Problems with flash-attention2
According to the model card
If you want faster inference using flash-attention2, you need to install these dependencies:
pip install packaging ninja
pip install flash-attn==v2.1.1 --no-build-isolation
pip install git+https://github.com/HazyResearch/flash-attention.git@v2.1.1#subdirectory=csrc/rotary
Now flash-attention2 seems to be mandatory because in modeling_flash_llama.py it is written
try:
from flash_attn.flash_attn_interface import (
flash_attn_kvpacked_func,
...
except ImportError:
flash_attn_v2_installed = False
raise ImportError('Please install Flash Attention: `pip install flash-attn --no-build-isolation`')
Question 1) Is it possible to use leo-hessianai-13b-chat (and 7b-chat) without flash-attention2? How?
When I run the above pip install commands with the recent torch version: 2.2 / cuda version: cu121,
there is a library mismatch with flash-attn==v2.1.1 with an undefined symbol
import torch; from flash_attn import flash_attn_func
Traceback (most recent call last):
import flash_attn_2_cuda as flash_attn_cuda
site-packages/flash_attn_2_cuda.cpython-310-x86_64-linux-gnu.so: undefined symbol: at::_ops::_pad_enum::call(at::Tensor const&, c10::ArrayRef<c10::SymInt>, long, c10::optional<double>)
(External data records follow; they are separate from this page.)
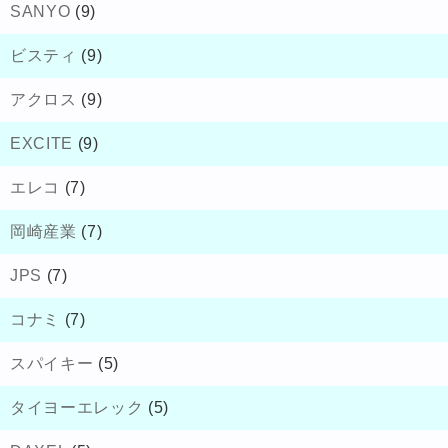
SANYO
(9)
ビスティ
(9)
アクロス
(9)
EXCITE
(9)
エレコ
(7)
岡崎産業
(7)
JPS
(7)
コナミ
(7)
スパイキー
(5)
タイヨーエレック
(5)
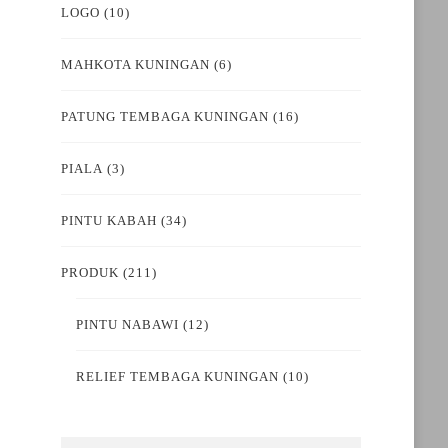
LOGO
(10)
MAHKOTA KUNINGAN
(6)
PATUNG TEMBAGA KUNINGAN
(16)
PIALA
(3)
PINTU KABAH
(34)
PRODUK
(211)
PINTU NABAWI
(12)
RELIEF TEMBAGA KUNINGAN
(10)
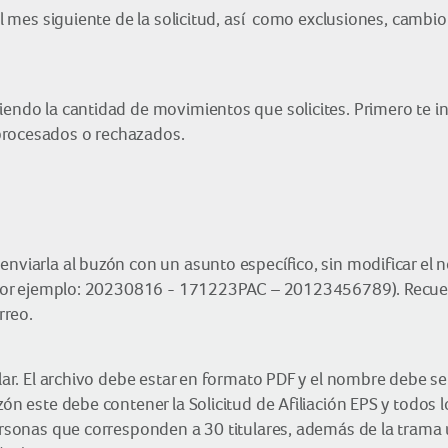
del mes siguiente de la solicitud, así como exclusiones, cambi
iendo la cantidad de movimientos que solicites. Primero te 
procesados o rechazados.
nviarla al buzón con un asunto específico, sin modificar el n
te (por ejemplo: 20230816 - 171223PAC – 20123456789). Rec
rreo.
tular. El archivo debe estar en formato PDF y el nombre debe 
uzón este debe contener la Solicitud de Afiliación EPS y tod
personas que corresponden a 30 titulares, además de la trama 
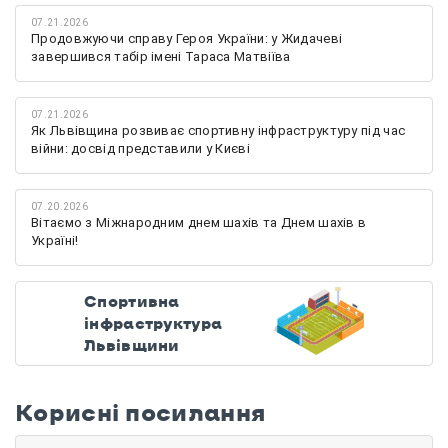
07.21.2026
Продовжуючи справу Героя України: у Жидачеві
завершився табір імені Тараса Матвіїва
07.21.2026
Як Львівщина розвиває спортивну інфраструктуру під час
війни: досвід представили у Києві
07.20.2026
Вітаємо з Міжнародним днем шахів та Днем шахів в
Україні!
Спортивна
інфраструктура
Львівщини
Корисні посилання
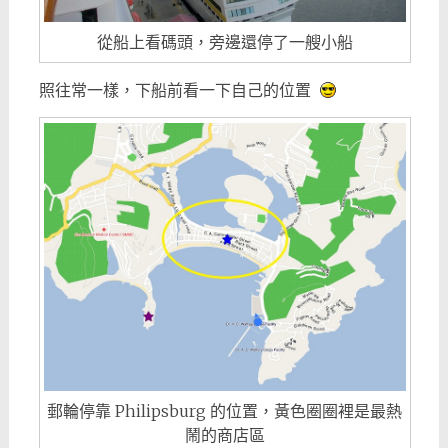
從船上看碼頭，旁邊還停了一艘小船
照往常一樣，下船前看一下自己的位置
郵輪停靠 Philipsburg 的位置，黃色圈圈裡是最熱
鬧的商店區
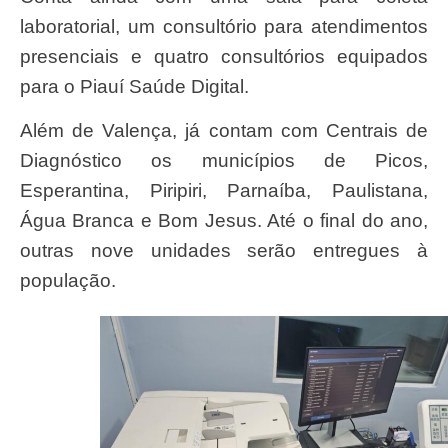
laboratorial, um consultório para atendimentos
presenciais e quatro consultórios equipados
para o Piauí Saúde Digital.
Além de Valença, já contam com Centrais de
Diagnóstico os municípios de Picos,
Esperantina, Piripiri, Parnaíba, Paulistana,
Água Branca e Bom Jesus. Até o final do ano,
outras nove unidades serão entregues à
população.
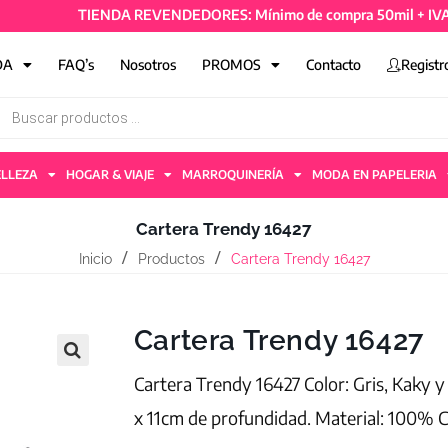
TIENDA REVENDEDORES: Mínimo de compra 50mil + IVA y 4 ar
DA
FAQ’s
Nosotros
PROMOS
Contacto
Registr
ELLEZA
HOGAR & VIAJE
MARROQUINERÍA
MODA EN PAPELERIA
Cartera Trendy 16427
Inicio
Productos
Cartera Trendy 16427
Cartera Trendy 16427
Cartera Trendy 16427 Color: Gris, Kaky 
x 11cm de profundidad. Material: 100% 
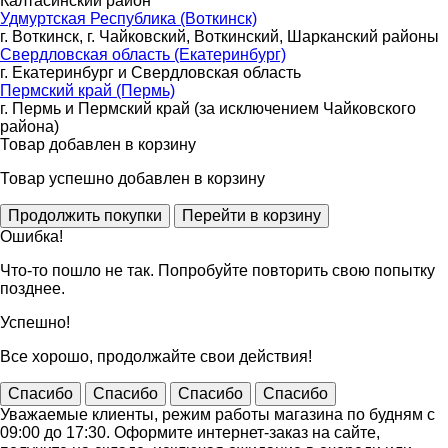
Калтасинский район
Удмуртская Республика (Воткинск)
г. Воткинск, г. Чайковский, Воткинский, Шарканский районы
Свердловская область (Екатеринбург)
г. Екатеринбург и Свердловская область
Пермский край (Пермь)
г. Пермь и Пермский край (за исключением Чайковского
района)
Товар добавлен в корзину
Товар успешно добавлен в корзину
Ошибка!
Что-то пошло не так. Попробуйте повторить свою попытку
позднее.
Успешно!
Все хорошо, продолжайте свои действия!
Спасибо
Спасибо
Спасибо
Спасибо
Уважаемые клиенты, режим работы магазина по будням с
09:00 до 17:30. Оформите интернет-заказ на сайте,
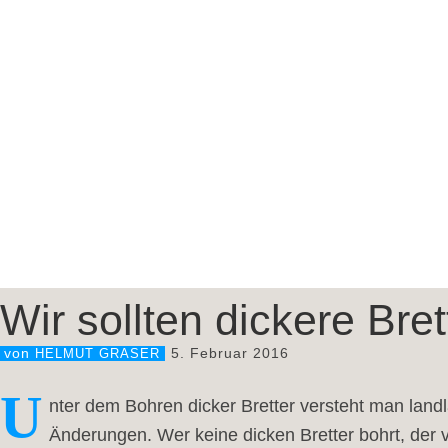
Wir sollten dickere Bre
5. Februar 2016
von
HELMUT GRASER
U
nter dem Bohren dicker Bretter versteht man land
Änderungen. Wer keine dicken Bretter bohrt, der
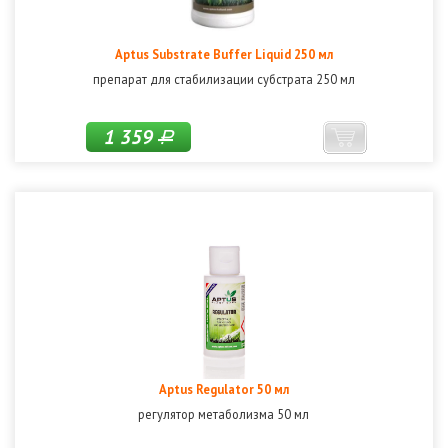
Aptus Substrate Buffer Liquid 250 мл
препарат для стабилизации субстрата 250 мл
1 359
Р
Aptus Regulator 50 мл
регулятор метаболизма 50 мл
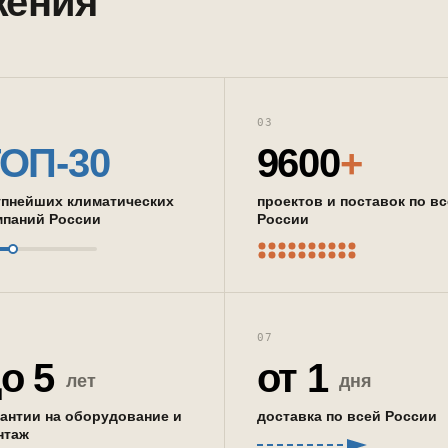
жения
03
ОП-30
9600
+
упнейших климатических
проектов и поставок по в
мпаний России
России
07
о 5
от 1
лет
дня
рантии на оборудование и
доставка по всей России
нтаж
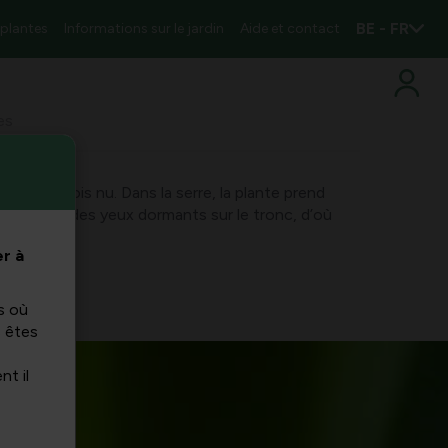
BE - FR
 plantes
Informations sur le jardin
Aide et contact
es
sue en bois nu. Dans la serre, la plante prend
poussent des yeux dormants sur le tronc, d’où
s.
r à
s où
s êtes
nt il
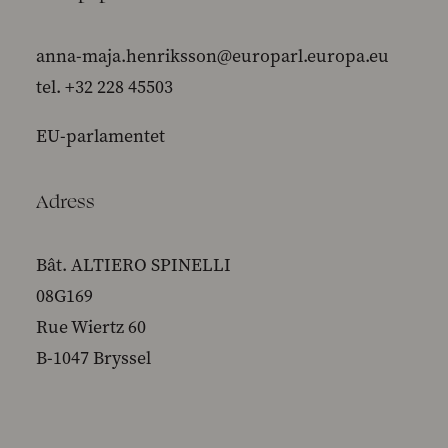
anna-maja.henriksson@europarl.europa.eu
tel. +32 228 45503
EU-parlamentet
Adress
Bât. ALTIERO SPINELLI
08G169
Rue Wiertz 60
B-1047 Bryssel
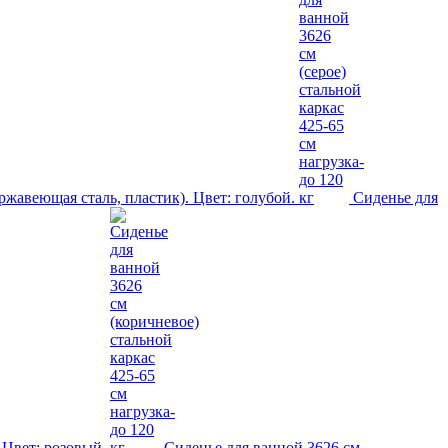
ржавеющая сталь, пластик). Цвет: голубой.
Сиденье для
 Цвет: розовый.
Сиденье для ванной 3626 см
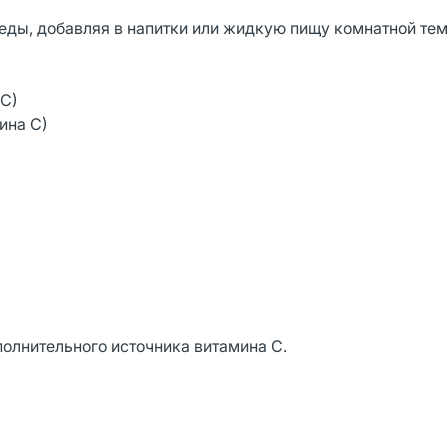
я еды, добавляя в напитки или жидкую пищу комнатной те
 С)
ина С)
е - дополнительного источника витамина С.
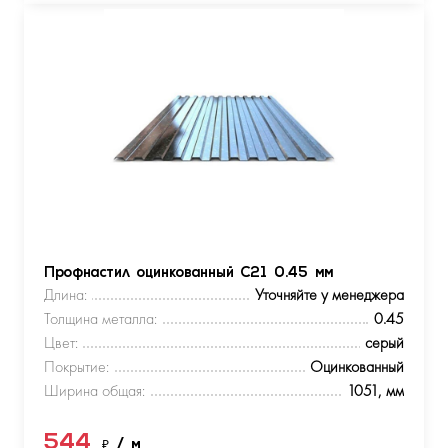
Профнастил оцинкованный С21 0.45 мм
Длина:
Уточняйте у менеджера
Толщина металла:
0.45
Цвет:
серый
Покрытие:
Оцинкованный
Ширина общая:
1051, мм
544
₽
/ м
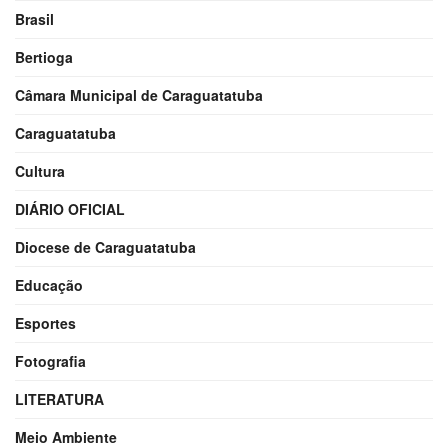
Brasil
Bertioga
Câmara Municipal de Caraguatatuba
Caraguatatuba
Cultura
DIÁRIO OFICIAL
Diocese de Caraguatatuba
Educação
Esportes
Fotografia
LITERATURA
Meio Ambiente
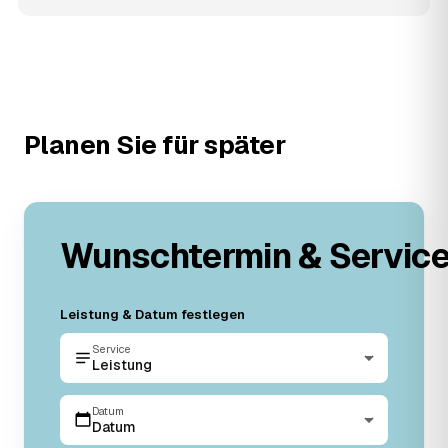
Planen Sie für später
Wunschtermin & Servic
Leistung & Datum festlegen
Service
Leistung
Datum
Datum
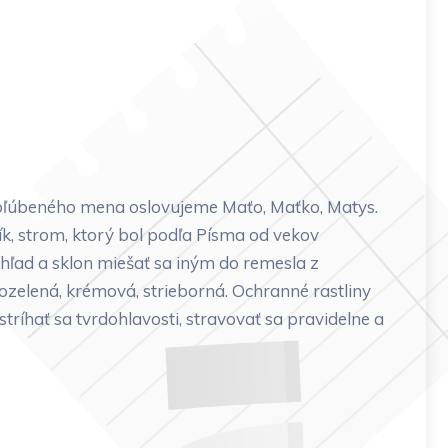
obľúbeného mena oslovujeme Maťo, Maťko, Matys.
ík, strom, ktorý bol podľa Písma od vekov
zhľad a sklon miešať sa iným do remesla z
lozelená, krémová, strieborná. Ochranné rastliny
tríhať sa tvrdohlavosti, stravovať sa pravidelne a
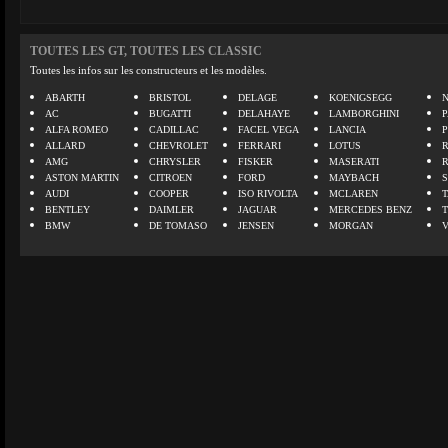
TOUTES LES GT, TOUTES LES CLASSIC
Toutes les infos sur les constructeurs et les modèles.
ABARTH
BRISTOL
DELAGE
KOENIGSEGG
N
AC
BUGATTI
DELAHAYE
LAMBORGHINI
P
ALFA ROMEO
CADILLAC
FACEL VEGA
LANCIA
ALLARD
CHEVROLET
FERRARI
LOTUS
AMG
CHRYSLER
FISKER
MASERATI
ASTON MARTIN
CITROEN
FORD
MAYBACH
AUDI
COOPER
ISO RIVOLTA
MCLAREN
BENTLEY
DAIMLER
JAGUAR
MERCEDES BENZ
BMW
DE TOMASO
JENSEN
MORGAN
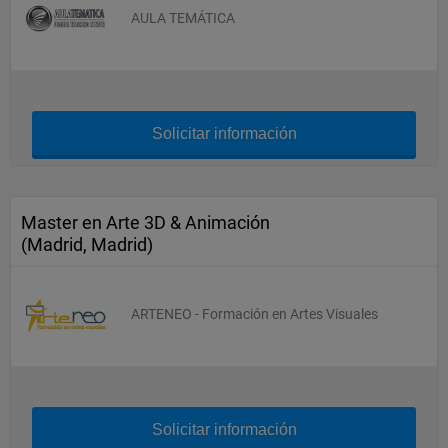
AULA TEMÁTICA
Solicitar información
Master en Arte 3D & Animación
(Madrid, Madrid)
ARTENEO - Formación en Artes Visuales
Solicitar información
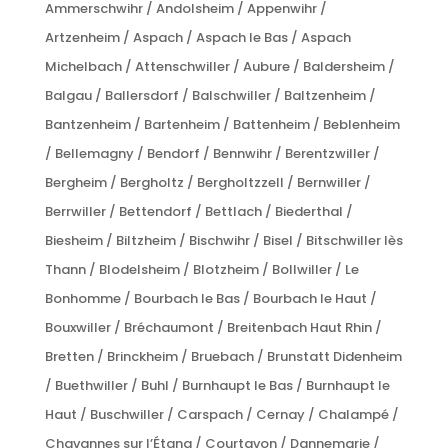
Ammerschwihr / Andolsheim / Appenwihr /
Artzenheim / Aspach / Aspach le Bas / Aspach
Michelbach / Attenschwiller / Aubure / Baldersheim /
Balgau / Ballersdorf / Balschwiller / Baltzenheim /
Bantzenheim / Bartenheim / Battenheim / Beblenheim
/ Bellemagny / Bendorf / Bennwihr / Berentzwiller /
Bergheim / Bergholtz / Bergholtzzell / Bernwiller /
Berrwiller / Bettendorf / Bettlach / Biederthal /
Biesheim / Biltzheim / Bischwihr / Bisel / Bitschwiller lès
Thann / Blodelsheim / Blotzheim / Bollwiller / Le
Bonhomme / Bourbach le Bas / Bourbach le Haut /
Bouxwiller / Bréchaumont / Breitenbach Haut Rhin /
Bretten / Brinckheim / Bruebach / Brunstatt Didenheim
/ Buethwiller / Buhl / Burnhaupt le Bas / Burnhaupt le
Haut / Buschwiller / Carspach / Cernay / Chalampé /
Chavannes sur l’Étang / Courtavon / Dannemarie /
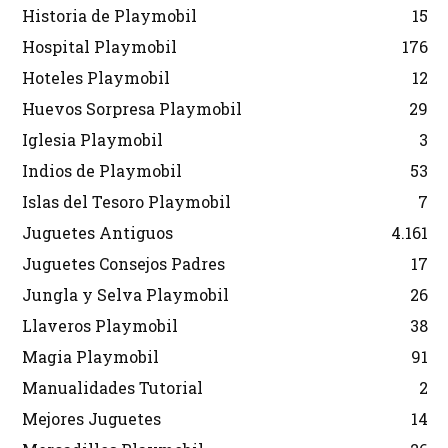
Historia de Playmobil
15
Hospital Playmobil
176
Hoteles Playmobil
12
Huevos Sorpresa Playmobil
29
Iglesia Playmobil
3
Indios de Playmobil
53
Islas del Tesoro Playmobil
7
Juguetes Antiguos
4.161
Juguetes Consejos Padres
17
Jungla y Selva Playmobil
26
Llaveros Playmobil
38
Magia Playmobil
91
Manualidades Tutorial
2
Mejores Juguetes
14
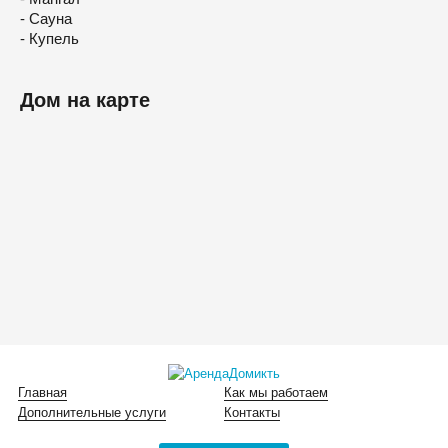
- Сауна
- Купель
Дом на карте
Главная
Как мы работаем
Дополнительные услуги
Контакты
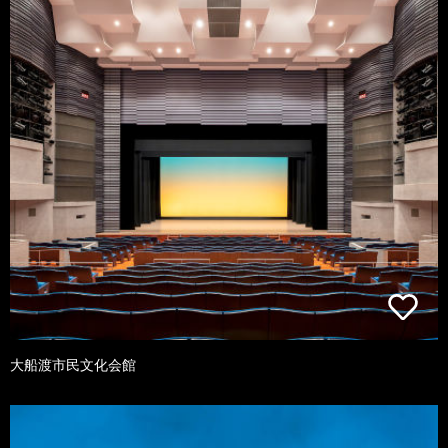
大船渡市民文化会館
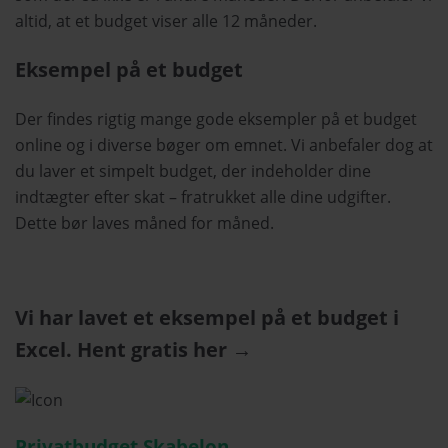
altid, at et budget viser alle 12 måneder.
Eksempel på et budget
Der findes rigtig mange gode eksempler på et budget
online og i diverse bøger om emnet. Vi anbefaler dog at
du laver et simpelt budget, der indeholder dine
indtægter efter skat – fratrukket alle dine udgifter.
Dette bør laves måned for måned.
Vi har lavet et eksempel på et budget i
Excel. Hent gratis her →
Privatbudget Skabelon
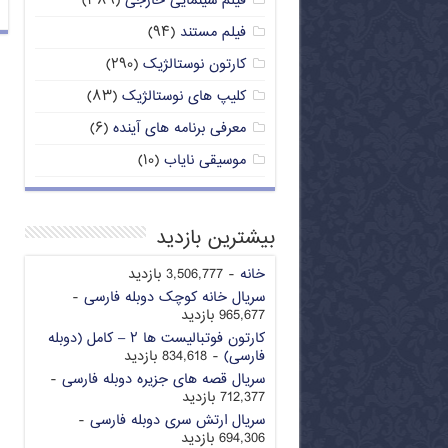
فیلم سینمایی خارجی
(۳۸۹)
فیلم مستند
(۹۴)
کارتون نوستالژیک
(۲۹۰)
کلیپ های نوستالژیک
(۸۳)
معرفی برنامه های آینده
(۶)
موسیقی نایاب
(۱۰)
بیشترین بازدید
خانه
- 3,506,777 بازدید
سریال خانه کوچک دوبله فارسی
-
965,677 بازدید
کارتون فوتبالیست ها ۲ – کامل (دوبله
فارسی)
- 834,618 بازدید
سریال قصه های جزیره دوبله فارسی
-
712,377 بازدید
سریال ارتش سری دوبله فارسی
-
694,306 بازدید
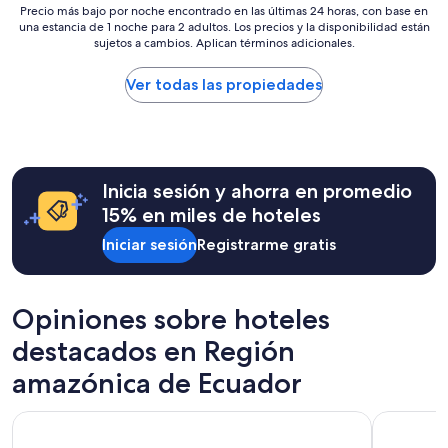
s
e
Precio
Precio más bajo por noche encontrado en las últimas 24 horas, con base en
p
l
una estancia de 1 noche para 2 adultos. Los precios y la disponibilidad están
más
e
sujetos a cambios. Aplican términos adicionales.
i
bajo
r
s
por
a
t
noche
Ver todas las propiedades
b
o
encontrado
a
s
en
l
a
las
l
a
últimas
e
y
24
g
Inicia sesión y ahorra en promedio
u
horas,
a
d
con
15% en miles de hoteles
r
a
base
y
r
Iniciar sesión
Registrarme gratis
en
t
.
una
o
H
estancia
m
a
de
a
Opiniones sobre hoteles
b
1
r
i
noche
destacados en Región
u
t
para
n
a
2
amazónica de Ecuador
m
c
adultos.
a
i
Los
s
Hotel Rincon de Puembo, BW Signature Collection
TRYP by W
o
precios
a
n
y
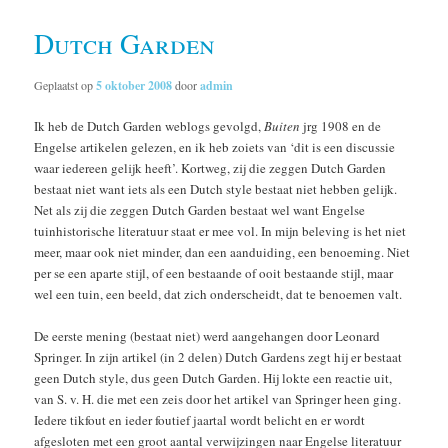
Dutch Garden
Geplaatst op
5 oktober 2008
door
admin
Ik heb de Dutch Garden weblogs gevolgd,
Buiten
jrg 1908 en de
Engelse artikelen gelezen, en ik heb zoiets van ‘dit is een discussie
waar iedereen gelijk heeft’. Kortweg, zij die zeggen Dutch Garden
bestaat niet want iets als een Dutch style bestaat niet hebben gelijk.
Net als zij die zeggen Dutch Garden bestaat wel want Engelse
tuinhistorische literatuur staat er mee vol. In mijn beleving is het niet
meer, maar ook niet minder, dan een aanduiding, een benoeming. Niet
per se een aparte stijl, of een bestaande of ooit bestaande stijl, maar
wel een tuin, een beeld, dat zich onderscheidt, dat te benoemen valt.
De eerste mening (bestaat niet) werd aangehangen door Leonard
Springer. In zijn artikel (in 2 delen) Dutch Gardens zegt hij er bestaat
geen Dutch style, dus geen Dutch Garden. Hij lokte een reactie uit,
van S. v. H. die met een zeis door het artikel van Springer heen ging.
Iedere tikfout en ieder foutief jaartal wordt belicht en er wordt
afgesloten met een groot aantal verwijzingen naar Engelse literatuur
(the error output was passed through c++filt)
Question 2) with what pytorch/cuda version was leo-hessianai generated? What versions of flash-attn2 can be used? Are you using cxx11abiFALSE or cxx11abiTRUE (see https://github.com/Dao-AILab/flash-attention/issues/457 )?
I tried the latest flash-attn==2.5.1.post1 and a couple of earlier pytorch/cuda versions, but without success (a similar issue is mentioned in https://github.com/Dao-AILab/flash-attention/issues/836, but I do not run docker; a similar issue is mentioned in https://github.com/Dao-AILab/flash-attention/issues/667#issuecomment-1816039443 but I did not suceed using the versions mentioned there)
By now you just need to use trust_remote_code=False
or leave the argument away entirely. This model is full, compatible with the flash attention implementation in transformers.